In urging the city to approve the plan, McEwen pointed out to council members "it's getting more and more competitive out there. We're competing for attention, tourism and dollars."

The plan envisions creating an exuberant downtown economy so that people wouldn't be tempted to spend money elsewhere. This component of the plan is a serious commitment to preserving the downtown area as a commerce district.

Council members heard about neighboring cities that permitted urban sprawl, which eventually killed off their downtown economies.

Park Rapids backers of the plan don't want that to happen here.

Urban planner Cory Scott, representing the Omaha firm that drafted the downtown plan, said he was surprised by the community support and high interest for the plan. More than 400 businesses and individuals submitted surveys, giving planners significant input as to what residents desired.

"There was substantial amount of public involvement," he said. "It creates an interesting environment to do business," Scott told city leaders.

The plan conceives a "city campus" atmosphere that melds long-term goals of both the city and park districts.

Scott presented the results of other downtown plans his firm has created showing retention of businesses and evaporation of inner city vacancy rates for existing buildings. The plans work, he maintained.

Simultaneously, the Hubbard County Regional Economic Development Commission is applying for a $750,000 development grant to help small cities refurbish existing buildings. This would be accomplished through deferred payment loans in which 66 percent of the rehab work would be assumed in the grant under certain conditions.

One concern city leaders have is tearing up the downtown streets to initiate the plan. Jones admitted, "it creates anxiety thinking of all of Main Street being torn up."
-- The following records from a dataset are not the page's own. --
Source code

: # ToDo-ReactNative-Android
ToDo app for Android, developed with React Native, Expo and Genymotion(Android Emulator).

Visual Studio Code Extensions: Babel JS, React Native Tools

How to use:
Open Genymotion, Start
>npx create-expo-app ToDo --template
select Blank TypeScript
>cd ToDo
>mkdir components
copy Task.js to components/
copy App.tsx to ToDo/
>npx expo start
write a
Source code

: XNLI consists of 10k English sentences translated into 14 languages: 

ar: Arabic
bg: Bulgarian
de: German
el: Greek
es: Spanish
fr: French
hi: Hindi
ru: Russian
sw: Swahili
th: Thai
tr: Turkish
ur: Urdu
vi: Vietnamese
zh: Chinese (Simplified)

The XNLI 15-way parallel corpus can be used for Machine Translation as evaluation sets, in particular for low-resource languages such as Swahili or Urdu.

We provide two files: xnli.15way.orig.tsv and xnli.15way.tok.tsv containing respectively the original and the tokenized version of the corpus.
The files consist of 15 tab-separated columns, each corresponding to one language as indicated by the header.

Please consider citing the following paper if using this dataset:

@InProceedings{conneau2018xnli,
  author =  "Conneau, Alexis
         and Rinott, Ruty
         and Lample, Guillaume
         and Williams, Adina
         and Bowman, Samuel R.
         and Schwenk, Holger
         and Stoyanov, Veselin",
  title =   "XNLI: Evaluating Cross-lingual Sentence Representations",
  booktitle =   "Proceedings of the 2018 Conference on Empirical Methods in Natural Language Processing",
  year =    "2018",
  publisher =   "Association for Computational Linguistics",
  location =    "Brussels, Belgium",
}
Council member Ted Godfrey questioned whether merchants could withstand another season of road construction. "I looked around this summer and thought it was a little skimpy," he said of the retail business. "Maybe we should give it a year rest and go at it."

Jones and McEwen said the downtown area, which got off this year to a slow start due to many factors, should bite the bullet and embrace the plan, even though their own businesses would be affected by more construction.

'People are used to construction," McEwen said. "They can find their way downtown. We just have to have a good strategic plan to stay in business during construction."

The two business owners discussed how Perham merchants successfully survived a downtown renovation by working with contractors at every phase of the construction, kept alley access to stores and drafted clever promotions that capitalized on the work in progress.

"I'd rather get this out of the way and get on with the future than hold back," McEwen said.

"From the heart we can make a better city together," Jones added.